Nowadays the security of the permissionless blockchain is typically guaranteed by state replication over consensus algorithms. Though this approach works well for blockchain, it also means that everything on the blockchain is public, which brings a problem: confidential information cannot be handled by the blockchain. The lack of confidentiality greatly limits the usage of blockchain in processing sensitive business and user data. For example, stock traders usually do not want to reveal their positions or order history. What’s more, all of the privacy-related DApps on the Ethereum cannot comply with the General Data Protection Regulation and thus will be prevented in European Union.

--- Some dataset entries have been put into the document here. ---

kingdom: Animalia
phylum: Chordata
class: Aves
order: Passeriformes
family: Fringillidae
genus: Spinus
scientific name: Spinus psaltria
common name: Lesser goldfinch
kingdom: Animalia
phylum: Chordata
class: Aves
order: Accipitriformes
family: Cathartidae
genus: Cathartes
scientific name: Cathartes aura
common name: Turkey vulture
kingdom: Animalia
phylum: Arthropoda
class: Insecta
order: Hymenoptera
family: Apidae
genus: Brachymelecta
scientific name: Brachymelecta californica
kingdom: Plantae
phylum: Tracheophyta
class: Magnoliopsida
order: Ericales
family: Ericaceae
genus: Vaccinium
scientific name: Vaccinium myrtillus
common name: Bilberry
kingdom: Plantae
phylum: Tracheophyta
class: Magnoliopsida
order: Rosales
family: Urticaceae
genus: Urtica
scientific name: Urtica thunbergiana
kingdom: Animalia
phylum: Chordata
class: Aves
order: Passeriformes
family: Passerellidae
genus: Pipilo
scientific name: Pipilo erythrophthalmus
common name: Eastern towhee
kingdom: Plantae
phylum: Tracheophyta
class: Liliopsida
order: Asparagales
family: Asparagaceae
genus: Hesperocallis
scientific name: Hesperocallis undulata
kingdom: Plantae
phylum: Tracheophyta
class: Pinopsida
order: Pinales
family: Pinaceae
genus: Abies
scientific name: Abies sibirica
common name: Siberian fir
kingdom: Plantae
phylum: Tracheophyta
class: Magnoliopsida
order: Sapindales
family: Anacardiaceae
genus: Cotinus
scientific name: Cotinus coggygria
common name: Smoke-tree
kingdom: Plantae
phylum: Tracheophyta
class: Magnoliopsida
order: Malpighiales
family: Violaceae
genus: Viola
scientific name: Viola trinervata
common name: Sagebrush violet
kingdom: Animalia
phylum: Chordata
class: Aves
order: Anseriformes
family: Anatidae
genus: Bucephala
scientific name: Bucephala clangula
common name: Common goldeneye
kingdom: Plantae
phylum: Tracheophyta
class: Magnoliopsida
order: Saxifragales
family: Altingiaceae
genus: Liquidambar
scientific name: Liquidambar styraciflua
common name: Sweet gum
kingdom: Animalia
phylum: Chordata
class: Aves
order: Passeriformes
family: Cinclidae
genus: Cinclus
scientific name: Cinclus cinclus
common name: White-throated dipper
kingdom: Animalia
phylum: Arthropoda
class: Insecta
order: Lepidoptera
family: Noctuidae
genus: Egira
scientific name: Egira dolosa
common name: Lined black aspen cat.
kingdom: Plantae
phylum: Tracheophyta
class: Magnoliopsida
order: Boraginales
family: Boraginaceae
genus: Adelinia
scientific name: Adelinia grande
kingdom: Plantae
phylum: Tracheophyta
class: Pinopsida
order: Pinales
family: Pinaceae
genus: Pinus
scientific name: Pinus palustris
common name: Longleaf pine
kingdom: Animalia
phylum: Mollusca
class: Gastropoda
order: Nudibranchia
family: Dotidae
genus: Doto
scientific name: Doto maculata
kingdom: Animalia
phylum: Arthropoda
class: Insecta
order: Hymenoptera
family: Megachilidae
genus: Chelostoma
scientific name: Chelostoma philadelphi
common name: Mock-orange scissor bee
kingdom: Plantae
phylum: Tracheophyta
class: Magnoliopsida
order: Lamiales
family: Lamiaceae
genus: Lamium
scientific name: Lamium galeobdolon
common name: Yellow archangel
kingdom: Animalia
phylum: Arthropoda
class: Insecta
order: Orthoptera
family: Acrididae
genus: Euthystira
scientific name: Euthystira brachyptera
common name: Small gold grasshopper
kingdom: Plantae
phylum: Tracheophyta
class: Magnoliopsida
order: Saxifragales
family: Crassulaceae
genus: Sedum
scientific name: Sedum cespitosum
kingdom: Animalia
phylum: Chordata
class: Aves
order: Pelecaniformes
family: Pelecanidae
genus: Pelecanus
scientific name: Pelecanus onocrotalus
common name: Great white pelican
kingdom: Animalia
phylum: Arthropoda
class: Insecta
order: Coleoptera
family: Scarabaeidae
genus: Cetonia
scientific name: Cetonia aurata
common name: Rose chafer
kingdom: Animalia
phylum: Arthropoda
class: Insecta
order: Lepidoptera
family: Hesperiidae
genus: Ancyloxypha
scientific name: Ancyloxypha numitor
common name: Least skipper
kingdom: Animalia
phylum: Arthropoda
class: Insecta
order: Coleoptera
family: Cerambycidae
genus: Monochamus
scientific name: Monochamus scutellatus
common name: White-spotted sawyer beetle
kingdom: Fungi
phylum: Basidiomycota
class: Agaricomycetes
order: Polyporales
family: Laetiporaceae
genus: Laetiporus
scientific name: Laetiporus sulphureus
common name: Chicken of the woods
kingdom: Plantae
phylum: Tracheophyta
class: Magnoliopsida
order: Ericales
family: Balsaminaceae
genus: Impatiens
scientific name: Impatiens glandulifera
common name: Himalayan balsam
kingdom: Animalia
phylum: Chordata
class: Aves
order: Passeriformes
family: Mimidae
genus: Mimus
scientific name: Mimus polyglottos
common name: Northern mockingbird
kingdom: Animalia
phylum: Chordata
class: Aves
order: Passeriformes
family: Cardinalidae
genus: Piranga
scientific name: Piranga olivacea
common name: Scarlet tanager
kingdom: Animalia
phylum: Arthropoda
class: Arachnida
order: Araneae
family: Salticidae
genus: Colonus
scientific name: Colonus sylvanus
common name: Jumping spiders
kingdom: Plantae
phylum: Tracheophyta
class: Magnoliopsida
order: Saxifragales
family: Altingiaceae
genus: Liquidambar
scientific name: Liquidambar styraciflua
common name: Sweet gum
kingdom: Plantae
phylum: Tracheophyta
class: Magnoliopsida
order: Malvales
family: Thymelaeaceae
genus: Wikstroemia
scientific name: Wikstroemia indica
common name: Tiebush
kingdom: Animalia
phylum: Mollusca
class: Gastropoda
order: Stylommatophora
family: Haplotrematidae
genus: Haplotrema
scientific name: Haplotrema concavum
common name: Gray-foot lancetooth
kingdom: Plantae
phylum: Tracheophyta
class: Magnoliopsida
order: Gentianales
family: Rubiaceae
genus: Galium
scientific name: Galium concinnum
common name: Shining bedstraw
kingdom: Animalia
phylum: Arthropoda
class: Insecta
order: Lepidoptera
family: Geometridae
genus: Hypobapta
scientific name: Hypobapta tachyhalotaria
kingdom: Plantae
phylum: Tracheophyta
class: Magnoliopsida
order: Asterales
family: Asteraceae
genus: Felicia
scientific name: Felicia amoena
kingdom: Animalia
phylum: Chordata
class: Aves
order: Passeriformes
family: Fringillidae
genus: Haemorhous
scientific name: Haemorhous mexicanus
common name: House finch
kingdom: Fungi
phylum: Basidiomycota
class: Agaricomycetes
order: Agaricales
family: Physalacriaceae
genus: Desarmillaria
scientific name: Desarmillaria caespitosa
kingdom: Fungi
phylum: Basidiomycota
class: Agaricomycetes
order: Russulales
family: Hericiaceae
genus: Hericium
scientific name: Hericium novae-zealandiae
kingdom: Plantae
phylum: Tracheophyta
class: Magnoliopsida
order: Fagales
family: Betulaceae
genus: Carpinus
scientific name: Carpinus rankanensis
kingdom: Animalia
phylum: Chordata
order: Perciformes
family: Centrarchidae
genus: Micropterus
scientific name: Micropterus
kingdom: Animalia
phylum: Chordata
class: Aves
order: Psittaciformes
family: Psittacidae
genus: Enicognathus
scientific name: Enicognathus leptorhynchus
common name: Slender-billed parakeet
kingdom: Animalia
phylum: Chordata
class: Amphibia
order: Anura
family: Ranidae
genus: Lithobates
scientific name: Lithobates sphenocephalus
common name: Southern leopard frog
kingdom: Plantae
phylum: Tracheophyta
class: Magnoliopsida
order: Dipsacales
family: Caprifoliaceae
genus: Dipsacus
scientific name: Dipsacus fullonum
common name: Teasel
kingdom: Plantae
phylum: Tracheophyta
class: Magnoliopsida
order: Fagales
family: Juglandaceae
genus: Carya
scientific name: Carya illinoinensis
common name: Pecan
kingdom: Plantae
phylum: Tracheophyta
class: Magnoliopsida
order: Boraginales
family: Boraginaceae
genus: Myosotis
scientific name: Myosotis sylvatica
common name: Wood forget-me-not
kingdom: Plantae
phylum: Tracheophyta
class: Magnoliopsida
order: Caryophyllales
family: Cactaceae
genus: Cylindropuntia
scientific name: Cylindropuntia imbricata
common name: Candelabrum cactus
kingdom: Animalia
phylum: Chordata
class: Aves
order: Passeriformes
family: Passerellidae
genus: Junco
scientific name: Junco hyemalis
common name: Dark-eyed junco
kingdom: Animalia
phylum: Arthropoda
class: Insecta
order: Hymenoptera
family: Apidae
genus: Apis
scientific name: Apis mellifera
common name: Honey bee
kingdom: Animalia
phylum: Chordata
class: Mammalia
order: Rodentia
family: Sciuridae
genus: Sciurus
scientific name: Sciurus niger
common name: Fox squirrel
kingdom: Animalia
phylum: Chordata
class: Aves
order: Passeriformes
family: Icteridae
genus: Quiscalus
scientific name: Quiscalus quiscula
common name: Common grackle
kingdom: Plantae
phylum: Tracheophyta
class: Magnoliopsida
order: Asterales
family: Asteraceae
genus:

Several methodologies have been proposed to address the privacy problem. Monero and Zcash implemented private transaction by ring signature  and zk-SNARK  technology, but their methods can only provide privacy for cryptocurrencies and are hard to be extended to general-purpose smart contracts. MPC (Multi-Party Computing) can theoretically run arbitrary programs without revealing intermediate states to the participants, with the expense of a performance overhead of 106 times , which makes it impractical for real world use cases.
A new approach is to utilize special hardware, i.e., Trusted Execution Environment (TEE) . TEE is a special area in some processors that provides a higher level of security including isolated execution, code integration, and state confidentiality. Naive TEE as a computing platform has several shortages, such as the lack of a reliable time source and availability guarantee.
Ekiden  fixed these problems by introducing a TEE-blockchain hybrid architecture and implemented a high performance confidential smart contract platform. However, contracts in Ekiden are isolated, which means the contracts cannot interoperate with each other, let alone external blockchains. Interoperability is a keystone of modern smart contracts. For example, 8 of the top 10 contracts in Ethereum, the largest smart contract platform in the world, rely on functions invocations or money transferring to at least one other contract. Without interoperability, contracts cannot read information or call functions from other smart contracts. What’s more, the use of self-defined tokens, one of the most common cases in smart contract usages, is unachievable if all the contracts cannot access the token contract.
In this paper, they present Phala Network, a novel cross-chain interoperable confidential smart contract network as a Polkadot parachain . They introduce an Event Sourcing / Command Query Responsibility Segregation [4, 3] architecture into a TEE-blockchain hybrid system to achieve cross-contract and cross-chain interoperability for confidential smart contracts. They further designed a Libra-Polkadot bridge to implement a privacy-preserving Libra Coin by confidential contract.